[Task item]:
Reproduce each of the following items word for word.

[The data]:
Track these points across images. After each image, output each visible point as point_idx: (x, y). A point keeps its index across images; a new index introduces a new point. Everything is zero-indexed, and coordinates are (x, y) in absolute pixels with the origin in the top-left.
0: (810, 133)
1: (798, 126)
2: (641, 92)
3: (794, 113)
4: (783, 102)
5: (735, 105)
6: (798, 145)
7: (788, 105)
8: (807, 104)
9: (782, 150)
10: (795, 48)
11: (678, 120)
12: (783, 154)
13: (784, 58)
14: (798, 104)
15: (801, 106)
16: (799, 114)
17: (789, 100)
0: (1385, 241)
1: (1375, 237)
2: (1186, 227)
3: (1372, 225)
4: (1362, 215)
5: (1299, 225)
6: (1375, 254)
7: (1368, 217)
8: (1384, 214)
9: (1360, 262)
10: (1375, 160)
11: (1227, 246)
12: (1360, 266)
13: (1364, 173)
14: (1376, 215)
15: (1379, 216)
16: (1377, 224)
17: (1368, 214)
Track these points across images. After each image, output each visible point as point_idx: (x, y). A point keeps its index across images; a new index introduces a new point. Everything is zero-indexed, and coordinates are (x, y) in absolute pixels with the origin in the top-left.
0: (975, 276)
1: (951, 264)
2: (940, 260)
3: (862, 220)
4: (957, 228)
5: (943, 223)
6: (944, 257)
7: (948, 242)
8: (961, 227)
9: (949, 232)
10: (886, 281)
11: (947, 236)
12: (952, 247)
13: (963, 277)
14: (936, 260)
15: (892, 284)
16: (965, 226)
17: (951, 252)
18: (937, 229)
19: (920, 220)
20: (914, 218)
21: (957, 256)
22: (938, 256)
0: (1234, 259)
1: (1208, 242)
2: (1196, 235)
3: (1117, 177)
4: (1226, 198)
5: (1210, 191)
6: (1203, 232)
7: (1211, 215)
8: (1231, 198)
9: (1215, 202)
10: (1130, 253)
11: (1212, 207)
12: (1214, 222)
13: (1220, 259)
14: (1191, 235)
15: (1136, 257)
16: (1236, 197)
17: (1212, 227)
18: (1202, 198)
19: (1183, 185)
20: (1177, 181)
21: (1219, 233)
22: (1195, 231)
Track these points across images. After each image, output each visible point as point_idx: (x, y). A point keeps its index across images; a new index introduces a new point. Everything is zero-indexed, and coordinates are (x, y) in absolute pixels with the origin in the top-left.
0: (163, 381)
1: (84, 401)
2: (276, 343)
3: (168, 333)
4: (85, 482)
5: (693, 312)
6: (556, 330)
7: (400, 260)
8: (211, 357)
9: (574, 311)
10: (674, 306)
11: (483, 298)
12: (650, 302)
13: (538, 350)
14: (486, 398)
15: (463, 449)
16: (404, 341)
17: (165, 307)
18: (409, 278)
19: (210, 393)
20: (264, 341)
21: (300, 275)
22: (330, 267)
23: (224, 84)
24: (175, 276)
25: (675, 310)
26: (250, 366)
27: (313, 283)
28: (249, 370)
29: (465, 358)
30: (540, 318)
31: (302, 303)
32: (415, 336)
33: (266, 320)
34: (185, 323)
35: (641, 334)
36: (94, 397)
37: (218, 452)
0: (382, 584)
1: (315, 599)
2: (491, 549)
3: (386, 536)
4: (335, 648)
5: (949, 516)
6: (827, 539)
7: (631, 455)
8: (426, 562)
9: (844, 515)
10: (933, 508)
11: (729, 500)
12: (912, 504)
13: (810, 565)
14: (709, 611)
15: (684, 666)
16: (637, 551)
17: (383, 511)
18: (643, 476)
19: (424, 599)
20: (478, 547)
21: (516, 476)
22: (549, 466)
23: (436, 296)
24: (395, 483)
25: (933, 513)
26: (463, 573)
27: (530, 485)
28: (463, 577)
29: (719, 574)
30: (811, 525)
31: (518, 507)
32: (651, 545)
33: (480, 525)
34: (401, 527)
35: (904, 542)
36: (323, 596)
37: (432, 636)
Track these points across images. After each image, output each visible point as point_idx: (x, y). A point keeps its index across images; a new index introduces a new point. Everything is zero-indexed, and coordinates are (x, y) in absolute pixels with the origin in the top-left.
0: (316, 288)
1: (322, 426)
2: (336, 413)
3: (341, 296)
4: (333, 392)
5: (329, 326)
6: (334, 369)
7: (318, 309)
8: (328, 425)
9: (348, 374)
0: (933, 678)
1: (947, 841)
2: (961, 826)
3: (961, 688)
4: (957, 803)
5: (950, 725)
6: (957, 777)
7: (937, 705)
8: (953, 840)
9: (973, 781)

[Written solution]:
Track these points across images. After each image, output each visible point as point_idx: (x, y). A point keeps its index across images; a new index introduces a new point. Everything is zero-indexed, and coordinates are (x, y) in absolute pixels with the origin in the top-left.
0: (810, 133)
1: (798, 126)
2: (641, 92)
3: (794, 113)
4: (783, 102)
5: (735, 105)
6: (798, 145)
7: (788, 105)
8: (807, 104)
9: (782, 150)
10: (795, 48)
11: (678, 120)
12: (783, 154)
13: (784, 58)
14: (798, 104)
15: (801, 106)
16: (799, 114)
17: (789, 100)
0: (1385, 241)
1: (1375, 237)
2: (1186, 227)
3: (1372, 225)
4: (1362, 215)
5: (1299, 225)
6: (1375, 254)
7: (1368, 217)
8: (1384, 214)
9: (1360, 262)
10: (1375, 160)
11: (1227, 246)
12: (1360, 266)
13: (1364, 173)
14: (1376, 215)
15: (1379, 216)
16: (1377, 224)
17: (1368, 214)
Track these points across images. After each image, output each visible point as point_idx: (x, y). A point keeps its index across images; a new index introduces a new point. Everything is zero-indexed, and coordinates are (x, y) in absolute pixels with the origin in the top-left.
0: (975, 276)
1: (951, 264)
2: (940, 260)
3: (862, 220)
4: (957, 228)
5: (943, 223)
6: (944, 257)
7: (948, 242)
8: (961, 227)
9: (949, 232)
10: (886, 281)
11: (947, 236)
12: (952, 247)
13: (963, 277)
14: (936, 260)
15: (892, 284)
16: (965, 226)
17: (951, 252)
18: (937, 229)
19: (920, 220)
20: (914, 218)
21: (957, 256)
22: (938, 256)
0: (1234, 259)
1: (1208, 242)
2: (1196, 235)
3: (1117, 177)
4: (1226, 198)
5: (1210, 191)
6: (1203, 232)
7: (1211, 215)
8: (1231, 198)
9: (1215, 202)
10: (1130, 253)
11: (1212, 207)
12: (1214, 222)
13: (1220, 259)
14: (1191, 235)
15: (1136, 257)
16: (1236, 197)
17: (1212, 227)
18: (1202, 198)
19: (1183, 185)
20: (1177, 181)
21: (1219, 233)
22: (1195, 231)
Track these points across images. After each image, output each visible point as point_idx: (x, y). A point keeps its index across images; a new index introduces a new point. Everything is zero-indexed, and coordinates are (x, y) in absolute pixels with the origin in the top-left.
0: (163, 381)
1: (84, 401)
2: (276, 343)
3: (168, 333)
4: (85, 482)
5: (693, 312)
6: (556, 330)
7: (400, 260)
8: (211, 357)
9: (574, 311)
10: (674, 306)
11: (483, 298)
12: (650, 302)
13: (538, 350)
14: (486, 398)
15: (463, 449)
16: (404, 341)
17: (165, 307)
18: (409, 278)
19: (210, 393)
20: (264, 341)
21: (300, 275)
22: (330, 267)
23: (224, 84)
24: (175, 276)
25: (675, 310)
26: (250, 366)
27: (313, 283)
28: (249, 370)
29: (465, 358)
30: (540, 318)
31: (302, 303)
32: (415, 336)
33: (266, 320)
34: (185, 323)
35: (641, 334)
36: (94, 397)
37: (218, 452)
0: (382, 584)
1: (315, 599)
2: (491, 549)
3: (386, 536)
4: (335, 648)
5: (949, 516)
6: (827, 539)
7: (631, 455)
8: (426, 562)
9: (844, 515)
10: (933, 508)
11: (729, 500)
12: (912, 504)
13: (810, 565)
14: (709, 611)
15: (684, 666)
16: (637, 551)
17: (383, 511)
18: (643, 476)
19: (424, 599)
20: (478, 547)
21: (516, 476)
22: (549, 466)
23: (436, 296)
24: (395, 483)
25: (933, 513)
26: (463, 573)
27: (530, 485)
28: (463, 577)
29: (719, 574)
30: (811, 525)
31: (518, 507)
32: (651, 545)
33: (480, 525)
34: (401, 527)
35: (904, 542)
36: (323, 596)
37: (432, 636)
Track these points across images. After each image, output each visible point as point_idx: (x, y). A point keeps its index across images; a new index introduces a new point. Everything is zero-indexed, and coordinates are (x, y) in absolute pixels with the origin in the top-left.
0: (316, 288)
1: (322, 426)
2: (336, 413)
3: (341, 296)
4: (333, 392)
5: (329, 326)
6: (334, 369)
7: (318, 309)
8: (328, 425)
9: (348, 374)
0: (933, 678)
1: (947, 841)
2: (961, 826)
3: (961, 688)
4: (957, 803)
5: (950, 725)
6: (957, 777)
7: (937, 705)
8: (953, 840)
9: (973, 781)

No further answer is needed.